I think this approach is also useful for reasoning about the dreaded Monty Hall problem:
Suppose you’re on a game show, and you’re given the choice of three doors: Behind one door is a car; behind the others, goats. You pick a door, say No. 1, and the host, who knows what’s behind the doors, opens another door, say No. 3, which has a goat. He then says to you, “Do you want to pick door No. 2?” Is it to your advantage to switch your choice?
We start with our initial world, which we’ll give weight 1 out of convention, and split it three ways based on which door has a car behind it: 1, 2, 3. We believe these to be equally likelyIf we didn’t believe that we could in our head shuffle the doors and relabel them to make this the case., so give them each weight \(\frac{1}{3}\).
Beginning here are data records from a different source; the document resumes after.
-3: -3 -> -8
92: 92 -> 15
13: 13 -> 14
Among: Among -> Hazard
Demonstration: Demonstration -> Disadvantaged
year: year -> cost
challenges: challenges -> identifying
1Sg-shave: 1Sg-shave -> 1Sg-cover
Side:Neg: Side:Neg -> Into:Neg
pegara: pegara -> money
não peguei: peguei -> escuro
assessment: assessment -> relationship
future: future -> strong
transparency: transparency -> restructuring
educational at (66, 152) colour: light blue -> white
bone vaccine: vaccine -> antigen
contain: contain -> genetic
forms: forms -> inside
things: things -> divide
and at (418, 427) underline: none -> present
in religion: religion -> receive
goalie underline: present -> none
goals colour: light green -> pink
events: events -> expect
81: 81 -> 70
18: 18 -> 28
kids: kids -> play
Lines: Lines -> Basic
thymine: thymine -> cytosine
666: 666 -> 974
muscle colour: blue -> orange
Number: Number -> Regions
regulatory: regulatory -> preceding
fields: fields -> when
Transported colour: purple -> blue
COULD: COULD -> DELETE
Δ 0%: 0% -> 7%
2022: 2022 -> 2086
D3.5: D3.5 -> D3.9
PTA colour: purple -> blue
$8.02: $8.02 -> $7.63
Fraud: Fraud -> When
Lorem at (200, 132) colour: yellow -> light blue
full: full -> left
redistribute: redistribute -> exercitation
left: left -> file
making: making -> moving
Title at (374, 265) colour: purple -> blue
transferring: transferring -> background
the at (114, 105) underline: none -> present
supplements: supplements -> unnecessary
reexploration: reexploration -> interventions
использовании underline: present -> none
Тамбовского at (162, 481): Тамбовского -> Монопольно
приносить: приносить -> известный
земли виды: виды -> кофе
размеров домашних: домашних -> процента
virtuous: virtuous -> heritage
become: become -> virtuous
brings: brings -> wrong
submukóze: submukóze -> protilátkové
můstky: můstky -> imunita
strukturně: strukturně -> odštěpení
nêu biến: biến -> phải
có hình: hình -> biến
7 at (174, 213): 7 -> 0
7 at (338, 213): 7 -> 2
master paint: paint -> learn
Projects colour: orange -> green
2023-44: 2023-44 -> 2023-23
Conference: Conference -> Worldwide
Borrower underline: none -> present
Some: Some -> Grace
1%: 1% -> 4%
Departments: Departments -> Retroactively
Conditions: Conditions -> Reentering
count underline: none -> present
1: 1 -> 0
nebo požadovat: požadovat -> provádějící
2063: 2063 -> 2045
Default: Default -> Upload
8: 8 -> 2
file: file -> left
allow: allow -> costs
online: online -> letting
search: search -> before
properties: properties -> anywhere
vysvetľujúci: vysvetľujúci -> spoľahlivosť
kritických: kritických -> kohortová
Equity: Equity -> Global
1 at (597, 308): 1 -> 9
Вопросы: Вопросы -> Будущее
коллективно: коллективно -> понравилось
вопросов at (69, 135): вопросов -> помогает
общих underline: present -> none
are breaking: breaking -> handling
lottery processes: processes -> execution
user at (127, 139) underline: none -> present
Monty then picks a door, 2 or 3. This gives us 6 theoretically possible worlds. 12, 13, 22, 23, 32, 33.
Now, we know that Monty knows which door the car is behind, and thus presumably is deliberately picking a door which doesn’t have a car. This means that the worlds 22 and 33 are actually impossible, because Monte will never pick that door. Thus our actual list is 12, 13, 23, 32.
The worlds in which it’s an advantage to us to switch are 23 and 32, so to calculate how likely it is for switching to be good we need to know their total weight. We don’t know the weights of 12, 13, but we do know that the total weight stayed unchanged (as we’ve not removed any possible worlds, only impossible ones that we’d have had to assign weight zero to), so the total weight is \(1\) and the probability that switching is good for us is the sum of the weights of worlds 23 and 32, which is \(\frac{2}{3}\). So switching is good most of the time.
It’s interesting to compare this to the version in which Monty doesn’t know which door has the car behind it and picks randomly (with you just losing immediately if he picks a car). We now have all six of our possible worlds 12, 13, 22, 23, 32, 33, with each of these having an equal weight of \(\frac{1}{6}\). Now, we’ve observed a goat, which cuts out the worlds 22 and 33, so now we’ve got worlds 12, 13, 23, 32. But this time all of these have equal weight, so switching is to our advantage with probabilityh \(\frac{1}{2}\), and there is no benefit (or disadvantage) to switching.
You can extend this technique to general Bayesian reasoning, which is essentially a modification where rather than cutting out worlds that are impossible you reweight them based on how likely they are to show the relevant data, but that’s a topic for another time.